**WORK REQUEST:**
Copy out exactly the lines from the one containing "Rendered at 2009 by 1241 pixels." to the end of the records below, both included, and nothing else.

(Saved data entries)
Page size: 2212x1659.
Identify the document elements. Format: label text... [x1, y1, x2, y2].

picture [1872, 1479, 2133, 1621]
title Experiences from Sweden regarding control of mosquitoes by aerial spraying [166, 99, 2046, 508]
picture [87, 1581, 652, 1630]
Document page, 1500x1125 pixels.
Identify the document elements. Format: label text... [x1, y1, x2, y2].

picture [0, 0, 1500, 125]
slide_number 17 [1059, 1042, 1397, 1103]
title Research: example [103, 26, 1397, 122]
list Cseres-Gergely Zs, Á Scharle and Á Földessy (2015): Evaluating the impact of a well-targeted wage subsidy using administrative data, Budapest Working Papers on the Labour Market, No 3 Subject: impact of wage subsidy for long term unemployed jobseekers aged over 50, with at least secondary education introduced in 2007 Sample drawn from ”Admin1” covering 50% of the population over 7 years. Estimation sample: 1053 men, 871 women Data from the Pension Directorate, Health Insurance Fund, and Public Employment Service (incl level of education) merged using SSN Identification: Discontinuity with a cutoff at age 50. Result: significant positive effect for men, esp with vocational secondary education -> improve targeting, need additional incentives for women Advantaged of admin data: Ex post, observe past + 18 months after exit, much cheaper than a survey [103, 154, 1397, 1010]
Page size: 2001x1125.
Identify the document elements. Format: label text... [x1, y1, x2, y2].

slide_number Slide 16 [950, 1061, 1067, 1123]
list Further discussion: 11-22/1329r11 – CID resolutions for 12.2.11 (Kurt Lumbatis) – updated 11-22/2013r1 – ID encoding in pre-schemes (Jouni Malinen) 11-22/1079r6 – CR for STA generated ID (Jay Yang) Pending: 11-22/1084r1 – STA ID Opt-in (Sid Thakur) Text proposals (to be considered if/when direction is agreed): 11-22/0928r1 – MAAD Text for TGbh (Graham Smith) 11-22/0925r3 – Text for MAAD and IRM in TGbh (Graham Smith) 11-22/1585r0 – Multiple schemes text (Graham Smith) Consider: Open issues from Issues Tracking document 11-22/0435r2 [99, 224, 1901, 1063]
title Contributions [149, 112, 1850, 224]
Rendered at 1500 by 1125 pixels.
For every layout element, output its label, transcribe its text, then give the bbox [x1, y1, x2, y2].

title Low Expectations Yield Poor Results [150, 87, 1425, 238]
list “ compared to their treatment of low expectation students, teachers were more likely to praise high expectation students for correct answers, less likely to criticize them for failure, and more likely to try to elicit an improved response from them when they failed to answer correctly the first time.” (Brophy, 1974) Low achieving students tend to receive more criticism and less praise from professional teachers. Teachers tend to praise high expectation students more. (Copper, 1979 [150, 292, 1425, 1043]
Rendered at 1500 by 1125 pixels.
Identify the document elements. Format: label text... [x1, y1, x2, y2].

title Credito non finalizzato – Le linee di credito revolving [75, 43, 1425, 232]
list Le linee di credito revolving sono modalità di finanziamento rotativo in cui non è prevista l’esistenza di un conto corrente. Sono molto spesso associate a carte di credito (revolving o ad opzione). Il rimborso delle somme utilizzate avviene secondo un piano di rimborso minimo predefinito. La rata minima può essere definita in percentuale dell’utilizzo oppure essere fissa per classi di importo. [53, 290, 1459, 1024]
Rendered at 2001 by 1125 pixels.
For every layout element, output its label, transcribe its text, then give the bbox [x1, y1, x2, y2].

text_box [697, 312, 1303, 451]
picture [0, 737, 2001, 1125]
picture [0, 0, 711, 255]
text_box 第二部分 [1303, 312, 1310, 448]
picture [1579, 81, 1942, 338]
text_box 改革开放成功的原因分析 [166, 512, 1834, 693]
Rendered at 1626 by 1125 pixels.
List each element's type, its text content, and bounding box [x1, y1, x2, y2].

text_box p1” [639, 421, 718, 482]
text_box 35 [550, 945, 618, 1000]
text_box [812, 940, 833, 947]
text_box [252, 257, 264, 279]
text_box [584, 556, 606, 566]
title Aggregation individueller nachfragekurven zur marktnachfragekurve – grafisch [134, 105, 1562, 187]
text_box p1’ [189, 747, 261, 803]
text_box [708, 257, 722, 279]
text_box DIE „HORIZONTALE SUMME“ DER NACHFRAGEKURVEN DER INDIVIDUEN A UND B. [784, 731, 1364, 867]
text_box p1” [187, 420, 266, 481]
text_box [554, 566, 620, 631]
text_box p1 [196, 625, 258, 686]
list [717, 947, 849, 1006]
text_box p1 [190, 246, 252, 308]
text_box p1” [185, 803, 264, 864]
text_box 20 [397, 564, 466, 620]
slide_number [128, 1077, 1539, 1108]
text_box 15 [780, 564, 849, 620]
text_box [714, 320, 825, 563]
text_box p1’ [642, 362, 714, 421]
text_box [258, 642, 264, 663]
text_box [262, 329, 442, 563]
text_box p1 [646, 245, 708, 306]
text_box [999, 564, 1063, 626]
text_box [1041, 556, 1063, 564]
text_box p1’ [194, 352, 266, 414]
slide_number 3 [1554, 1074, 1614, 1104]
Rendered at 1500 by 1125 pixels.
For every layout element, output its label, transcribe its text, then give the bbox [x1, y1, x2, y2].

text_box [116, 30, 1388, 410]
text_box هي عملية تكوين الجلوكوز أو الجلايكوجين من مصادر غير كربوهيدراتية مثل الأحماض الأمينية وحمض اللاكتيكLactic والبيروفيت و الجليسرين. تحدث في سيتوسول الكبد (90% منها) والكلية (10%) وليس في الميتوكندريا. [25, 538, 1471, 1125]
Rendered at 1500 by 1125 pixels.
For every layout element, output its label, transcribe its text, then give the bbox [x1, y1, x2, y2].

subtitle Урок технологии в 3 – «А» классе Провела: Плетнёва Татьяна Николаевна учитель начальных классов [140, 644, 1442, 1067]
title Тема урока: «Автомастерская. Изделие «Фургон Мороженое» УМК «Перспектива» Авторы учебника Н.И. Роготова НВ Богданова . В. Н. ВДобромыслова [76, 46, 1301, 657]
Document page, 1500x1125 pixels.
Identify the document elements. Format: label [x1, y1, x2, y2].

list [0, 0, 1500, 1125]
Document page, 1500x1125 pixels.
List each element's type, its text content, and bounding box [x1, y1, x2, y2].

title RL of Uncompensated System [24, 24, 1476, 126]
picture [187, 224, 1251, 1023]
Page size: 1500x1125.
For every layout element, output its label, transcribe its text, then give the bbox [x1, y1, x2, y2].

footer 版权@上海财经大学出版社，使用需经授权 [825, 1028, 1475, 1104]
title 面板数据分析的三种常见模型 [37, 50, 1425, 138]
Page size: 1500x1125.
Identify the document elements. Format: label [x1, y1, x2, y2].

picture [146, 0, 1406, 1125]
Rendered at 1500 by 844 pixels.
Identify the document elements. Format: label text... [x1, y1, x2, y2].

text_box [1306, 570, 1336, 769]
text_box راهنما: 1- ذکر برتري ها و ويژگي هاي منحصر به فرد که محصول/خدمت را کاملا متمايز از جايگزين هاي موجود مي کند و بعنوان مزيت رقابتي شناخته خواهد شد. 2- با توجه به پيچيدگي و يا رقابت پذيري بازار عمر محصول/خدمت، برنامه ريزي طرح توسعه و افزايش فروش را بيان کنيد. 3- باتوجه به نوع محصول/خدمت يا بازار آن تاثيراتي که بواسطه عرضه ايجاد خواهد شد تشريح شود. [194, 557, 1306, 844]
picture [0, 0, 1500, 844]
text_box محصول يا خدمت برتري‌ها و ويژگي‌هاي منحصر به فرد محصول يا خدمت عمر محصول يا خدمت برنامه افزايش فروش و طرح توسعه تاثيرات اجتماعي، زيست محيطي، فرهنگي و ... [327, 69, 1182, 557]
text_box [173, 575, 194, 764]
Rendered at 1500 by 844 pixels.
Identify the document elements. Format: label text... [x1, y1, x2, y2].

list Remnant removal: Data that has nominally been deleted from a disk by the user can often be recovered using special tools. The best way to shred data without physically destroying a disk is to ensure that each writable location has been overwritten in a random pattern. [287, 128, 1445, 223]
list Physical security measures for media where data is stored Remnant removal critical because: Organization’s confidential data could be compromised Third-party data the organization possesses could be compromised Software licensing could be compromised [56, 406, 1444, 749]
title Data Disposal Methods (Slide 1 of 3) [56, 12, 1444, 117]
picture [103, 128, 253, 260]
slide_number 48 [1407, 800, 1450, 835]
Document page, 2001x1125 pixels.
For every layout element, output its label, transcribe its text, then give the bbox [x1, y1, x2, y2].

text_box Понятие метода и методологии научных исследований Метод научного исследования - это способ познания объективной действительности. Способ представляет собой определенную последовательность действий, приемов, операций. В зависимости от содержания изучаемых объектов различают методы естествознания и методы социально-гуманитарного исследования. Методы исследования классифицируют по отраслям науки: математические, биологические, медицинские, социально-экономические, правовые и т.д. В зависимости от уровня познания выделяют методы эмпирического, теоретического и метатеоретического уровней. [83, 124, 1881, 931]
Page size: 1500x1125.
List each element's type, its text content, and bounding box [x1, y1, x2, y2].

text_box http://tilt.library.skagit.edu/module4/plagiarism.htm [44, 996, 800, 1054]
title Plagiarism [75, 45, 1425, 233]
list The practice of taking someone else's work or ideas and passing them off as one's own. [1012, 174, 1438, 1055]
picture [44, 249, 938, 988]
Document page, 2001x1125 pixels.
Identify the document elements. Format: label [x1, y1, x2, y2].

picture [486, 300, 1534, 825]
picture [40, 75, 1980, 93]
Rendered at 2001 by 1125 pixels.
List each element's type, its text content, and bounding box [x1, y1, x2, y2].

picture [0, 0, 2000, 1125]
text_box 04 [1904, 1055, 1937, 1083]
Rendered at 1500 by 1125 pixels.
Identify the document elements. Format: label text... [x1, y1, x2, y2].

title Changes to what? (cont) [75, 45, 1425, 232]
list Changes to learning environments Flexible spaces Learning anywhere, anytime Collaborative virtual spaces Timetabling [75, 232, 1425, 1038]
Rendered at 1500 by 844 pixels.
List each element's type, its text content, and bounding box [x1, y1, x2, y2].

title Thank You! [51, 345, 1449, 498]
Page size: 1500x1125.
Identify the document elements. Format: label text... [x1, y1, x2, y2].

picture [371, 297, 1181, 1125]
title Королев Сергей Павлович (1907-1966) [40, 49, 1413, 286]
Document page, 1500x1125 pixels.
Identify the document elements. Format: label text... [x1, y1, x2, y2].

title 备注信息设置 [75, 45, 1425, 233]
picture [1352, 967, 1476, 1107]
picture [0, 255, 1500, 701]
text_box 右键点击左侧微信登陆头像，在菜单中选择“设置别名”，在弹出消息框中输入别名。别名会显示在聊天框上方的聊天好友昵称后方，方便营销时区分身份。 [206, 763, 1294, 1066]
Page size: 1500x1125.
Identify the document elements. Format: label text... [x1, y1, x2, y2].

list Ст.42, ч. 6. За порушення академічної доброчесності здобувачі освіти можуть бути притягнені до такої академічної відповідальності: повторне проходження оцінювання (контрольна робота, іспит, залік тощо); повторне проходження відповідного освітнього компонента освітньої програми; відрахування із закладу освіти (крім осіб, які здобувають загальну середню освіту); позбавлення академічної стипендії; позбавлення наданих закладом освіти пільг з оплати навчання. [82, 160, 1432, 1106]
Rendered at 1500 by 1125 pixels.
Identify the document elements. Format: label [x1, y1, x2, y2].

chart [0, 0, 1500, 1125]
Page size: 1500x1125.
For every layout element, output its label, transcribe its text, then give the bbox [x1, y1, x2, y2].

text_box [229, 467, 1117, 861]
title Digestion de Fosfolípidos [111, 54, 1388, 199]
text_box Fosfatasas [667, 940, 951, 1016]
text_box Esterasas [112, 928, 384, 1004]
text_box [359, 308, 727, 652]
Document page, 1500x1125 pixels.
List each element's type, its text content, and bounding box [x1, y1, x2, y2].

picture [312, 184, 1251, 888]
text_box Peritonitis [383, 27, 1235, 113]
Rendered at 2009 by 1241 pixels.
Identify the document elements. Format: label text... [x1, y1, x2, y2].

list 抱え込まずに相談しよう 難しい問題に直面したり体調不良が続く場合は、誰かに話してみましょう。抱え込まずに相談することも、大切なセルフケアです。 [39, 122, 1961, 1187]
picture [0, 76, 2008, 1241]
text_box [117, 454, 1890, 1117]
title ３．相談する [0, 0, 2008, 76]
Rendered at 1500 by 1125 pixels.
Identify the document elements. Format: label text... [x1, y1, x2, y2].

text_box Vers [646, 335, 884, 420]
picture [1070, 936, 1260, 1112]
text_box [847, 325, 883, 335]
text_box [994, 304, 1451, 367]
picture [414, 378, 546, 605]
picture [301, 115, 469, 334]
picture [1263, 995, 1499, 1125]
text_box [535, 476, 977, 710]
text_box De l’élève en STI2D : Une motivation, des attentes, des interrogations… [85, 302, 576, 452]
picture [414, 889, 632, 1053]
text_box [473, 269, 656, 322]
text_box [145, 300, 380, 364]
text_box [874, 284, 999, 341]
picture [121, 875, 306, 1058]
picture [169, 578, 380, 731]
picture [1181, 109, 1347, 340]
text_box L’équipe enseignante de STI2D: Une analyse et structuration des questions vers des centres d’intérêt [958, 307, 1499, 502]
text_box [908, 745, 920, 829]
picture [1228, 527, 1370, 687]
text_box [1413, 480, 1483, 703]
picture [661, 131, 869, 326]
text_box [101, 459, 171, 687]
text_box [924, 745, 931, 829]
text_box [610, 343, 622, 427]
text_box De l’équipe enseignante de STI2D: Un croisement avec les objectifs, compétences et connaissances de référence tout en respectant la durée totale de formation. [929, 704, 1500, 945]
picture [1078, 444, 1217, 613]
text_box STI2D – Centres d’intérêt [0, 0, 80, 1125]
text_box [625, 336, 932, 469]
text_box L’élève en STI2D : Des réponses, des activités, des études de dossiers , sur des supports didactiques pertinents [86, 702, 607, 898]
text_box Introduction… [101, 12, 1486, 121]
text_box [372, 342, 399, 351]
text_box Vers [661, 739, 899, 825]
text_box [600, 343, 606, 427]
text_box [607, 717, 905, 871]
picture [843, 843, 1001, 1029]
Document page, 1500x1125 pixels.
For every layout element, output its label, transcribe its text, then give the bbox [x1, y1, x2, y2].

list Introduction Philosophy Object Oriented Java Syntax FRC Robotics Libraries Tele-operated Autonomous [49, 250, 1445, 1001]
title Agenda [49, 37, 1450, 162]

**SOLUTION BELOW:**
Rendered at 2009 by 1241 pixels.
Identify the document elements. Format: label text... [x1, y1, x2, y2].

list 抱え込まずに相談しよう 難しい問題に直面したり体調不良が続く場合は、誰かに話してみましょう。抱え込まずに相談することも、大切なセルフケアです。 [39, 122, 1961, 1187]
picture [0, 76, 2008, 1241]
text_box [117, 454, 1890, 1117]
title ３．相談する [0, 0, 2008, 76]
Rendered at 1500 by 1125 pixels.
Identify the document elements. Format: label text... [x1, y1, x2, y2].

text_box Vers [646, 335, 884, 420]
picture [1070, 936, 1260, 1112]
text_box [847, 325, 883, 335]
text_box [994, 304, 1451, 367]
picture [414, 378, 546, 605]
picture [301, 115, 469, 334]
picture [1263, 995, 1499, 1125]
text_box [535, 476, 977, 710]
text_box De l’élève en STI2D : Une motivation, des attentes, des interrogations… [85, 302, 576, 452]
picture [414, 889, 632, 1053]
text_box [473, 269, 656, 322]
text_box [145, 300, 380, 364]
text_box [874, 284, 999, 341]
picture [121, 875, 306, 1058]
picture [169, 578, 380, 731]
picture [1181, 109, 1347, 340]
text_box L’équipe enseignante de STI2D: Une analyse et structuration des questions vers des centres d’intérêt [958, 307, 1499, 502]
text_box [908, 745, 920, 829]
picture [1228, 527, 1370, 687]
text_box [1413, 480, 1483, 703]
picture [661, 131, 869, 326]
text_box [101, 459, 171, 687]
text_box [924, 745, 931, 829]
text_box [610, 343, 622, 427]
text_box De l’équipe enseignante de STI2D: Un croisement avec les objectifs, compétences et connaissances de référence tout en respectant la durée totale de formation. [929, 704, 1500, 945]
picture [1078, 444, 1217, 613]
text_box STI2D – Centres d’intérêt [0, 0, 80, 1125]
text_box [625, 336, 932, 469]
text_box L’élève en STI2D : Des réponses, des activités, des études de dossiers , sur des supports didactiques pertinents [86, 702, 607, 898]
text_box Introduction… [101, 12, 1486, 121]
text_box [372, 342, 399, 351]
text_box Vers [661, 739, 899, 825]
text_box [600, 343, 606, 427]
text_box [607, 717, 905, 871]
picture [843, 843, 1001, 1029]
Document page, 1500x1125 pixels.
For every layout element, output its label, transcribe its text, then give the bbox [x1, y1, x2, y2].

list Introduction Philosophy Object Oriented Java Syntax FRC Robotics Libraries Tele-operated Autonomous [49, 250, 1445, 1001]
title Agenda [49, 37, 1450, 162]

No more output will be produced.